(Electronics source listings)
——

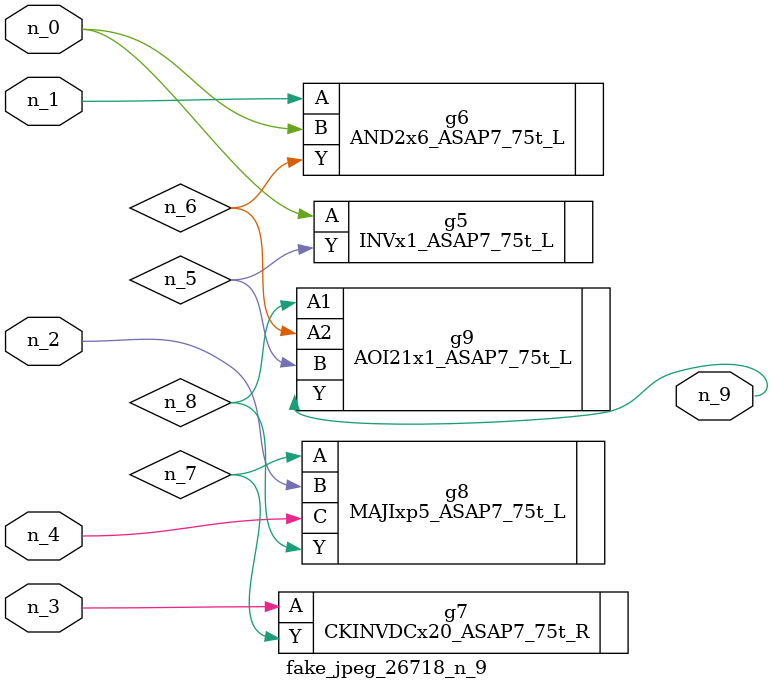
<source format=v>
module fake_jpeg_26718_n_9 (n_3, n_2, n_1, n_0, n_4, n_9);

input n_3;
input n_2;
input n_1;
input n_0;
input n_4;

output n_9;

wire n_8;
wire n_6;
wire n_5;
wire n_7;

INVx1_ASAP7_75t_L g5 ( 
.A(n_0),
.Y(n_5)
);

AND2x6_ASAP7_75t_L g6 ( 
.A(n_1),
.B(n_0),
.Y(n_6)
);

CKINVDCx20_ASAP7_75t_R g7 ( 
.A(n_3),
.Y(n_7)
);

MAJIxp5_ASAP7_75t_L g8 ( 
.A(n_7),
.B(n_2),
.C(n_4),
.Y(n_8)
);

AOI21x1_ASAP7_75t_L g9 ( 
.A1(n_8),
.A2(n_6),
.B(n_5),
.Y(n_9)
);


endmodule
</source>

——

What to work on: All lines in the records that contain "input" are to be copied and returned.

Solution to this task:
input n_3;
input n_2;
input n_1;
input n_0;
input n_4;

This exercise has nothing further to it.